The Celtic Freeport, spanning the ports at Milford Haven and Port Talbot in Southwest Wales, was officially launched on March 13.
The official launch follows the freeport opening for business in November 2024.
Freeports are areas created by the government to attract investment into certain regions of the country, supported by a range of tax breaks and customs exemptions for businesses within the freeport area and benefiting from port infrastructure.
The Celtic Freeport is one of 12 such freeports to be established across England, Wales and Scotland since 2022. It is a public-private consortium including Associated British Ports (ABP), Neath Port Talbot Council, Pembrokeshire County Council and the Port of Milford Haven, as well as energy companies, renewables developers, industrial complexes, innovation assets, academic institutions and education providers.

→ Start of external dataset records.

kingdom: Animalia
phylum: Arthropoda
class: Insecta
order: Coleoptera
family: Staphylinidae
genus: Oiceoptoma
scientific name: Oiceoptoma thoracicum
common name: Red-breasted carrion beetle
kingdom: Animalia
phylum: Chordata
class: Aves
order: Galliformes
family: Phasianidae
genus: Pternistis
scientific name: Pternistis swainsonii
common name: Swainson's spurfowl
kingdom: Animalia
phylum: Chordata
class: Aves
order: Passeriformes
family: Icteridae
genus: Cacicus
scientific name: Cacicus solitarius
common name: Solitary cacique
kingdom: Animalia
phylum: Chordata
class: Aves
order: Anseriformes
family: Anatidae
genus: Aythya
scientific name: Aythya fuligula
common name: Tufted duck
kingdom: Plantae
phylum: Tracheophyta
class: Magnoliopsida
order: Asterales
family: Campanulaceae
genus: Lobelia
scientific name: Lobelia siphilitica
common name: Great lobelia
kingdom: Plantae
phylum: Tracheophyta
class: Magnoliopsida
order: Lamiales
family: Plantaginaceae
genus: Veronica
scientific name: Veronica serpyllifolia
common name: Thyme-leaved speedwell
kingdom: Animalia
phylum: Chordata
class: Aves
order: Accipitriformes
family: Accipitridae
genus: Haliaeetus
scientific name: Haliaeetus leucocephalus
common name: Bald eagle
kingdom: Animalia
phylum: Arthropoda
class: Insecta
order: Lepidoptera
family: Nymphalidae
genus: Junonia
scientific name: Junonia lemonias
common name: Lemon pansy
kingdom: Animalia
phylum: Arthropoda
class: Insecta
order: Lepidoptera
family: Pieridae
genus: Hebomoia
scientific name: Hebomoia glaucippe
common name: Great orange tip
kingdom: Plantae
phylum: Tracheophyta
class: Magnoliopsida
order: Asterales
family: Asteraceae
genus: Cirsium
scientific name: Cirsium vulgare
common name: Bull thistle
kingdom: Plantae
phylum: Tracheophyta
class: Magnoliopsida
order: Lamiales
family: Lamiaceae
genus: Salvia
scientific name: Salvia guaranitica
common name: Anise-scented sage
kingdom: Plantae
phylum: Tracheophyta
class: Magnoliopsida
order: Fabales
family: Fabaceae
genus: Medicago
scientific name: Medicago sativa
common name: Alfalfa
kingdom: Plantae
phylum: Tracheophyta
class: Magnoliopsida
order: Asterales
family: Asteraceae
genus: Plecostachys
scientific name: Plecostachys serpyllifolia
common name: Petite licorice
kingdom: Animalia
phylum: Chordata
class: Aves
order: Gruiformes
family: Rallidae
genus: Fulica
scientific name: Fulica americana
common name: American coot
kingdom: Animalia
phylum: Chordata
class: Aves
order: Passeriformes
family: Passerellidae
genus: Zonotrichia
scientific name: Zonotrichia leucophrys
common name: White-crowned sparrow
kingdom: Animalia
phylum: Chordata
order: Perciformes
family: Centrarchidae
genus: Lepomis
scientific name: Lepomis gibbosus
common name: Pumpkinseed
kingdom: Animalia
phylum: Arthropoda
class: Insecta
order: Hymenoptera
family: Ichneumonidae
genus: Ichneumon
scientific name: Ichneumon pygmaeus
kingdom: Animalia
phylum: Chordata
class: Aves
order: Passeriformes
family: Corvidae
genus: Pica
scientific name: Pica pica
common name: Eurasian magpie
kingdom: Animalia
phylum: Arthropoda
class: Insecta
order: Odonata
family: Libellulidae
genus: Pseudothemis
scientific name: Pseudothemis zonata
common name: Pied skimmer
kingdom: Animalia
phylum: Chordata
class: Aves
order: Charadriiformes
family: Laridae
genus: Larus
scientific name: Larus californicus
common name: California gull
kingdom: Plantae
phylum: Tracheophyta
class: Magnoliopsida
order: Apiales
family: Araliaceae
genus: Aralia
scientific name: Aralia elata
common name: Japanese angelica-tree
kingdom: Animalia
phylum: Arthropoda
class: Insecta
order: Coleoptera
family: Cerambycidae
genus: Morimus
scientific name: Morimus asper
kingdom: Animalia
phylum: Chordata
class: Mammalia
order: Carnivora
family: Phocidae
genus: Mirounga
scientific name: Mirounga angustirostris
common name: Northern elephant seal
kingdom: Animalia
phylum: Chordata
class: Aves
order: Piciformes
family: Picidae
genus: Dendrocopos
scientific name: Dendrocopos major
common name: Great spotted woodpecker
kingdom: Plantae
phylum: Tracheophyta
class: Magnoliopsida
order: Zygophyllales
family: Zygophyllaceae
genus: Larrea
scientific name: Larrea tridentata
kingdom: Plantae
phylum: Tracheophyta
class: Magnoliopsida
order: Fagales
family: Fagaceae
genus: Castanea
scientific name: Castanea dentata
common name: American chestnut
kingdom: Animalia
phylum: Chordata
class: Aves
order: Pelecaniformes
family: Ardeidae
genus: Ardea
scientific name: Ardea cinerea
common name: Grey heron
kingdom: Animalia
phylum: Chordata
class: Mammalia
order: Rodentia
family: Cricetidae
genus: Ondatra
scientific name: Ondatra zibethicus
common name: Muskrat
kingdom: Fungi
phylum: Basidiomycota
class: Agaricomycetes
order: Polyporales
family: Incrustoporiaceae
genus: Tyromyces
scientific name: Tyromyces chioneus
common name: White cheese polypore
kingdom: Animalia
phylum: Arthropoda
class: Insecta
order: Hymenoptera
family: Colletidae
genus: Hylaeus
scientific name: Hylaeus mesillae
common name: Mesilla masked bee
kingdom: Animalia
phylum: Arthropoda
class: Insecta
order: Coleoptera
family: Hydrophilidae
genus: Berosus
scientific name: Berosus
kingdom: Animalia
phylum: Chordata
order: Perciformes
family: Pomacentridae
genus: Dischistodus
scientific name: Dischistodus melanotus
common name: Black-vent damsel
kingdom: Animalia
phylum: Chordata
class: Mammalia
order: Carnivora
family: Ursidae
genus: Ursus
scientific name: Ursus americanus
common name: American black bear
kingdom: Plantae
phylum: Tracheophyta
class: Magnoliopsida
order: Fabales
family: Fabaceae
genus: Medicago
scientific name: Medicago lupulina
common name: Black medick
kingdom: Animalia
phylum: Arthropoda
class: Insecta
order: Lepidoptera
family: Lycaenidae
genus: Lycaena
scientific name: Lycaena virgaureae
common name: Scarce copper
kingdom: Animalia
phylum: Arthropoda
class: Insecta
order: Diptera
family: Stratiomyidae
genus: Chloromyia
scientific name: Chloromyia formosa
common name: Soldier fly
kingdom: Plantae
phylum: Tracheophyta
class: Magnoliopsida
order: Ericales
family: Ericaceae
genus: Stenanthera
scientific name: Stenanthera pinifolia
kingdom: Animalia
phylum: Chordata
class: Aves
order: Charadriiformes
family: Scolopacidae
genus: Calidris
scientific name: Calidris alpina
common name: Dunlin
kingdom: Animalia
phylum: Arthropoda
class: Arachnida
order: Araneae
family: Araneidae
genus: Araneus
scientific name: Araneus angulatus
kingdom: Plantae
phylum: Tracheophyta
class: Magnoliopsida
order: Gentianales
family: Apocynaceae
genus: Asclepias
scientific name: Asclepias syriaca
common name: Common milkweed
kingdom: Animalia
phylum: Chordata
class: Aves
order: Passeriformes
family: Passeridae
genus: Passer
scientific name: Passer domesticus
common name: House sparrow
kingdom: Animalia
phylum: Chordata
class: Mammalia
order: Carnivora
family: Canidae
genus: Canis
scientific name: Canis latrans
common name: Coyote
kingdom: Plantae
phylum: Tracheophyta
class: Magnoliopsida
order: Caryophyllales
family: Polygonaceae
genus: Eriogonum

In the Celtic Freeport’s case, it is supported by £26 million of UK government investment, subject to approval of its full business case. This is on top of both UK and Welsh government tax breaks offered to businesses within the freeport.
Stakeholders in the Celtic Freeport hope that it will create up to 11,500 skilled jobs and attract up to £8.4bn of investment, both from the public and private sectors, as well as adding a projected £8.1bn in economic value (GVA).
They describe the freeport’s vision as creating a “green investment and innovation corridor that will drive inward investment, skills development, and national decarbonisation”.
Projects at the freeport include clean energy developments, fuel terminals, a power station, heavy engineering and the steel industry across Southwest Wales.
There are also plans for the Celtic Freeport to support new manufacturing facilities and major port infrastructure upgrades to facilitate the roll-out of floating offshore wind (FLOW) in the Celtic Sea.
The announcement about the freeport’s launch pointed to FLOW in the Celtic Sea as being “key” to making the UK a “clean energy superpower” by 2030.
“The Celtic Freeport is taking significant strides forward with key milestones secured such as the planning consents for the LanzaTech’s sustainable aviation fuel production plants and RWE’s Pembroke Green Hydrogen plant, the launch of the Milford Haven CO2 Project, H2 Energy and Trafigura’s West Wales Hydrogen project securing a hydrogen CfD, Haush establishing a green energy HQ and their green hydrogen plant coming forward at Pembroke Dock and the approval of the wind turbine development to expand Dragon Energy’s Renewables Park,” stated the Celtic Freeport’s CEO, Luciana Ciubotariu.
“These Celtic Freeport partner initiatives, coupled with investments in battery energy storage by RWE and port infrastructure at Port Talbot, are accelerating South Wales’ reindustrialisation and driving a decarbonised economy rich in evolving and new industries,” she added.